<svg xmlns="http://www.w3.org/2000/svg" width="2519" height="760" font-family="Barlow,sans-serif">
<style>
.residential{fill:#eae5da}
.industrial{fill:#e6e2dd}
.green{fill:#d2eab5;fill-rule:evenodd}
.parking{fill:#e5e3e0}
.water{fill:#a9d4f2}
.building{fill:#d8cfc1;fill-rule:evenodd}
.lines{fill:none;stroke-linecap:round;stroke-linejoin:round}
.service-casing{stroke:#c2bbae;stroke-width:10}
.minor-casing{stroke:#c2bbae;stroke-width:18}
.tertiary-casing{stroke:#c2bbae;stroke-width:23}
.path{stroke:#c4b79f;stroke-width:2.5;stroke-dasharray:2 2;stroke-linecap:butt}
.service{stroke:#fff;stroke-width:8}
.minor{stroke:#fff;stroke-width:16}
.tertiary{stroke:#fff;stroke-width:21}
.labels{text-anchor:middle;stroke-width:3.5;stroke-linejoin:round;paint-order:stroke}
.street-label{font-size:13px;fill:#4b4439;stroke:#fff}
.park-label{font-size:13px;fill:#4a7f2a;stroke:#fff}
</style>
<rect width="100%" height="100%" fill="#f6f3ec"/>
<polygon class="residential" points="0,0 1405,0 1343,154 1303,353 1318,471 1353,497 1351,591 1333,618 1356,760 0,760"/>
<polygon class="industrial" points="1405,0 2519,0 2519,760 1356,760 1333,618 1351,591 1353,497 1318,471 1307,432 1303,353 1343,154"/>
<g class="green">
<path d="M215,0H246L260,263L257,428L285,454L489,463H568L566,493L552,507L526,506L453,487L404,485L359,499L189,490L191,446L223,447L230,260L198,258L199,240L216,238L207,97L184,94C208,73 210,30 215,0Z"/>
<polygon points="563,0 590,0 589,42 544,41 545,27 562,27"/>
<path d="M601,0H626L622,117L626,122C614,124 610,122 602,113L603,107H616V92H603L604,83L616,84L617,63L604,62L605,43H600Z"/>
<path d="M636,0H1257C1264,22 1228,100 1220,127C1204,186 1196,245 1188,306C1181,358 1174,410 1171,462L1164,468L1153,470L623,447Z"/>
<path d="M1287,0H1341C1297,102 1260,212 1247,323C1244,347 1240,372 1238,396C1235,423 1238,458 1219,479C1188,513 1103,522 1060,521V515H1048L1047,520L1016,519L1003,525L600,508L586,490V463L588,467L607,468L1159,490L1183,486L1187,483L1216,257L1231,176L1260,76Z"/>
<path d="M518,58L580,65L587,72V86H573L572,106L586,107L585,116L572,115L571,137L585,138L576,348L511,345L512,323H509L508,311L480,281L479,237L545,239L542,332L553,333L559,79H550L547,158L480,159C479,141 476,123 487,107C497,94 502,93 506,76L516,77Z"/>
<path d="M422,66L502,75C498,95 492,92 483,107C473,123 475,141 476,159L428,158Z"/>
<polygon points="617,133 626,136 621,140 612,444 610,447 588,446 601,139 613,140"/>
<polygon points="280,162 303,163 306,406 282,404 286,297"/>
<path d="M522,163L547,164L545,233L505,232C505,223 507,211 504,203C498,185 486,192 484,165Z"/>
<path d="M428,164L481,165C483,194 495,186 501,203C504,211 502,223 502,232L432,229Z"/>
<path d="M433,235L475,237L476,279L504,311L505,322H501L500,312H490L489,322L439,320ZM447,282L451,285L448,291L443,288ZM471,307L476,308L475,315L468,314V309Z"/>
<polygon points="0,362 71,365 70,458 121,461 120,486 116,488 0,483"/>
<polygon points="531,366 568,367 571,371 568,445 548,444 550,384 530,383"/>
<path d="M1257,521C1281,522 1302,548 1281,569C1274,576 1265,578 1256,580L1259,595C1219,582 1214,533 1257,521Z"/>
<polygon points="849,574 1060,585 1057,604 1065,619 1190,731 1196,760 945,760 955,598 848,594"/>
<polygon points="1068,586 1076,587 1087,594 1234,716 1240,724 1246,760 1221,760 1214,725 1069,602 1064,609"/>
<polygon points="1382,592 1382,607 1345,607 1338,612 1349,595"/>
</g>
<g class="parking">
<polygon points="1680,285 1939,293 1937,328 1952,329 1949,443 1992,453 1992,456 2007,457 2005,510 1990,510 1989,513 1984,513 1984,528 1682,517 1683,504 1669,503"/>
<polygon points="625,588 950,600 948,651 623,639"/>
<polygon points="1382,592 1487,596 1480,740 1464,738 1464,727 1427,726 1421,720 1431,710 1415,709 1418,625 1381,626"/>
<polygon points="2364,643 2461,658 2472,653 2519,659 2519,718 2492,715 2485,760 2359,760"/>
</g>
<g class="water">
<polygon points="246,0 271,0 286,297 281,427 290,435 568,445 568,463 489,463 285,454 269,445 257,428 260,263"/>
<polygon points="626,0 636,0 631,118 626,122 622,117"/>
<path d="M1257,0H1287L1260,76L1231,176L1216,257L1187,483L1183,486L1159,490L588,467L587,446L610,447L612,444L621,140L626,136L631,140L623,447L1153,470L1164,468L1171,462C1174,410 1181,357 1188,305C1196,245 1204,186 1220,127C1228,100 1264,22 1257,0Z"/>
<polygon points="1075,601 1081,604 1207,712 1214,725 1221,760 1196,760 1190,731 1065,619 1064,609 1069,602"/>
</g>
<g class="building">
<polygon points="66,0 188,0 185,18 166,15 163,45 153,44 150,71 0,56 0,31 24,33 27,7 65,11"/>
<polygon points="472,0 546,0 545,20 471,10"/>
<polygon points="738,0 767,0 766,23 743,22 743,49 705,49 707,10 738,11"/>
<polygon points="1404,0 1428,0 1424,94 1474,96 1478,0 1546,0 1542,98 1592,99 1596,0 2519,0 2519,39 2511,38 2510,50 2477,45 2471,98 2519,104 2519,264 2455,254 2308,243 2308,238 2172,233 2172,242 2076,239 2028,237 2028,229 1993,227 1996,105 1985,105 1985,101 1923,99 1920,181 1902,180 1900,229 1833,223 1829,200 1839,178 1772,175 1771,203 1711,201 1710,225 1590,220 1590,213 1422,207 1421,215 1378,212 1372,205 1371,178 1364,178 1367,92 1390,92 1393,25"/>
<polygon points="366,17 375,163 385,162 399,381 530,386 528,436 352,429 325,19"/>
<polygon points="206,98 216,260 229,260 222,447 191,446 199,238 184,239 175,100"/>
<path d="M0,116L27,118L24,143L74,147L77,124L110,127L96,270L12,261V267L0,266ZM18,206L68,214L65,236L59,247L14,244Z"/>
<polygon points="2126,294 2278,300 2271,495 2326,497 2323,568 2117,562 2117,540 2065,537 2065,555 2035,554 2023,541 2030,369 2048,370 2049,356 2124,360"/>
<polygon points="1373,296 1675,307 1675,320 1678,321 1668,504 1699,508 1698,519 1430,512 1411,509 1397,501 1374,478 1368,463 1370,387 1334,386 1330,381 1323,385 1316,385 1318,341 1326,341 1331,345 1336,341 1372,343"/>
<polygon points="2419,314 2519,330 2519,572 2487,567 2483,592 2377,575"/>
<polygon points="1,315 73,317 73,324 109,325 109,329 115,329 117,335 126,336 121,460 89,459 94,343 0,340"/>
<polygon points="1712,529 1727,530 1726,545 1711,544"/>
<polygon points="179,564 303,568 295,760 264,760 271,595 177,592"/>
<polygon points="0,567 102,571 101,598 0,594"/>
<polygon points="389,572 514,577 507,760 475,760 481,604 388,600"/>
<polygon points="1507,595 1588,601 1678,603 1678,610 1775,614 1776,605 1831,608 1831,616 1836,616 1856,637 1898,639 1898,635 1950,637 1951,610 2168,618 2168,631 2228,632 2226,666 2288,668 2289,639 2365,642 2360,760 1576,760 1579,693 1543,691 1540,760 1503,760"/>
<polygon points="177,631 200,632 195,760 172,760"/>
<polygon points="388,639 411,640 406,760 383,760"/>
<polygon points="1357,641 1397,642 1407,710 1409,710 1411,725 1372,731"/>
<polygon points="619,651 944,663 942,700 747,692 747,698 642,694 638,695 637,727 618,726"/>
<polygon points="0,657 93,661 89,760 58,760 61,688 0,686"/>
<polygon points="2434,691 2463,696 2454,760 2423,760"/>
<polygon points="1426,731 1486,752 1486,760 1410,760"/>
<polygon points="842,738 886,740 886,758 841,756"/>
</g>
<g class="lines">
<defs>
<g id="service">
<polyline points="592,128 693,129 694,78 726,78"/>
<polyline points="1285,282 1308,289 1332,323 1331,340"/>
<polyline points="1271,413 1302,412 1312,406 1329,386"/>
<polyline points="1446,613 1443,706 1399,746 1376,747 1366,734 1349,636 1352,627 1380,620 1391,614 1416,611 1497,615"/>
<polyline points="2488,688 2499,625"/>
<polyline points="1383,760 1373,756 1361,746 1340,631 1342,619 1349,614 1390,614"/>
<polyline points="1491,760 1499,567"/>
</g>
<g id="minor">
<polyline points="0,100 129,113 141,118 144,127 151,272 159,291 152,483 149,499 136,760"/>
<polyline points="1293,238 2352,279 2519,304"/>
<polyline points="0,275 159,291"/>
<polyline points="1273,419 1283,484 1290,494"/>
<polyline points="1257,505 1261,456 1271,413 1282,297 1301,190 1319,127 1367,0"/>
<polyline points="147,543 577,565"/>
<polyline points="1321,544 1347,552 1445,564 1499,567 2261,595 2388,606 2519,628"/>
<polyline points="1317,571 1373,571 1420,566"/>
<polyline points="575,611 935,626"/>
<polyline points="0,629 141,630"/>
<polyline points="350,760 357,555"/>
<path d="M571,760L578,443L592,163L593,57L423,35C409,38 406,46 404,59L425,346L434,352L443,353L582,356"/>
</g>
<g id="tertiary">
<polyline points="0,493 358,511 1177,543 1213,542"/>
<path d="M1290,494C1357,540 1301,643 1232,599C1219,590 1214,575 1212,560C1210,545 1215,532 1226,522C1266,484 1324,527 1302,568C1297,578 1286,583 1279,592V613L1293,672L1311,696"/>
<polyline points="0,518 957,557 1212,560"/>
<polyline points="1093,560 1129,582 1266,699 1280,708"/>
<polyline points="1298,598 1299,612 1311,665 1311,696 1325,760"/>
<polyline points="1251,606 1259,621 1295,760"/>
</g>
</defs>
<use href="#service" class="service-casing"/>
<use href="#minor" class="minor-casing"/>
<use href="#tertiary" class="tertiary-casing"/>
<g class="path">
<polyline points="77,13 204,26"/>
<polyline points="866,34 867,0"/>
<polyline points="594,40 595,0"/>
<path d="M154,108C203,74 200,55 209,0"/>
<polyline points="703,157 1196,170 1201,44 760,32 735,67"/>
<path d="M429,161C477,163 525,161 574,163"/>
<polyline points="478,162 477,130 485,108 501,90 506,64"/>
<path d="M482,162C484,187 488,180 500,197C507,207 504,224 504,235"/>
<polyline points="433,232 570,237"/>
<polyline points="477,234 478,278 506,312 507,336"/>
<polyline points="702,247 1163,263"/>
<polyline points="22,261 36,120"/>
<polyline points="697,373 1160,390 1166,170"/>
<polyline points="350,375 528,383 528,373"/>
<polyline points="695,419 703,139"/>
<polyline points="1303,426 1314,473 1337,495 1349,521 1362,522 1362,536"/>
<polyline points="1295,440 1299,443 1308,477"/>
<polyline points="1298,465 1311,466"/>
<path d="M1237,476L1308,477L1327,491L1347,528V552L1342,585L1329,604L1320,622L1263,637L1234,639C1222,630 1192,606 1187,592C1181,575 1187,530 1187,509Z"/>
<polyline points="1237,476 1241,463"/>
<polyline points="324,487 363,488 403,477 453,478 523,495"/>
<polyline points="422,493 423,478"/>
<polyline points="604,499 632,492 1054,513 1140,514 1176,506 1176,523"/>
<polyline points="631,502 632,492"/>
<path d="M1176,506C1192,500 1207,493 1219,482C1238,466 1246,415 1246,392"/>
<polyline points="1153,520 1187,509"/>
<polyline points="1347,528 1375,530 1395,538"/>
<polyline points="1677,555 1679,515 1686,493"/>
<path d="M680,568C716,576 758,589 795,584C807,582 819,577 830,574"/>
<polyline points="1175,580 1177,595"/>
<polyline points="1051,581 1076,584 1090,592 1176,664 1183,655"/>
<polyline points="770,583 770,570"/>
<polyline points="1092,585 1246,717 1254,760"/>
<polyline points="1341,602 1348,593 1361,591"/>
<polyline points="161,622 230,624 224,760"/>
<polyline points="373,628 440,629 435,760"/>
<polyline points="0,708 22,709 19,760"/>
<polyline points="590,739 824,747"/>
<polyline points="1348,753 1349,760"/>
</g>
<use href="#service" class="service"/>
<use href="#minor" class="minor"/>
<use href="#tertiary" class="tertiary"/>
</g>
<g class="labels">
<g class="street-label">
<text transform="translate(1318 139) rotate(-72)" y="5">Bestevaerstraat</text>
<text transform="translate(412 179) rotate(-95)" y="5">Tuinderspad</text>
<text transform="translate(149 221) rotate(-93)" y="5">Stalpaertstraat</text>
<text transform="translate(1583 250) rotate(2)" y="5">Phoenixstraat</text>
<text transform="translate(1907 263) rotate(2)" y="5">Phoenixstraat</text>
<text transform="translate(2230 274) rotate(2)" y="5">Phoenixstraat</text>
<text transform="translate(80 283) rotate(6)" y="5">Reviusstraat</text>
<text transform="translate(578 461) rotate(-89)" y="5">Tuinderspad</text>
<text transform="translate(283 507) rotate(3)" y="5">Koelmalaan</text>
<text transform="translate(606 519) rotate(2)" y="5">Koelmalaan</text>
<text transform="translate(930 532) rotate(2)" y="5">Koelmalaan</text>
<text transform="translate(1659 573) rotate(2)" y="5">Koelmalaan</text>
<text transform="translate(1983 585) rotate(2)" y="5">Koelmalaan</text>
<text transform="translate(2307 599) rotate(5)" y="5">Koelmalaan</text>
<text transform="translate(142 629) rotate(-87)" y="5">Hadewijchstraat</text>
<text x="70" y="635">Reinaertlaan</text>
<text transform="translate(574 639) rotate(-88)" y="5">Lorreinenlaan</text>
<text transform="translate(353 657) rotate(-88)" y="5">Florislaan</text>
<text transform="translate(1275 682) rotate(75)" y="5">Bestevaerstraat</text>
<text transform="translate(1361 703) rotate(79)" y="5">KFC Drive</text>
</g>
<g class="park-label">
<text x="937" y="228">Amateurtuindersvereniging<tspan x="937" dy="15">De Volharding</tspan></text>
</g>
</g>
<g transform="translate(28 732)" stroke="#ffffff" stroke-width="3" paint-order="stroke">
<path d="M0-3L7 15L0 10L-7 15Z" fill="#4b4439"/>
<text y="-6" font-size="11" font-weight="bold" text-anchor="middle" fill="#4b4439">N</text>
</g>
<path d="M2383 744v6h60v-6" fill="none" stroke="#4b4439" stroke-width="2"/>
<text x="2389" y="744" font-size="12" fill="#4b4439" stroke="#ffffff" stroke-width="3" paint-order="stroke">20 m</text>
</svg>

_ _ _ _

● Problem: Show every line in the listing above that carries the word "lines".

● Answer space:
.lines{fill:none;stroke-linecap:round;stroke-linejoin:round}
<g class="lines">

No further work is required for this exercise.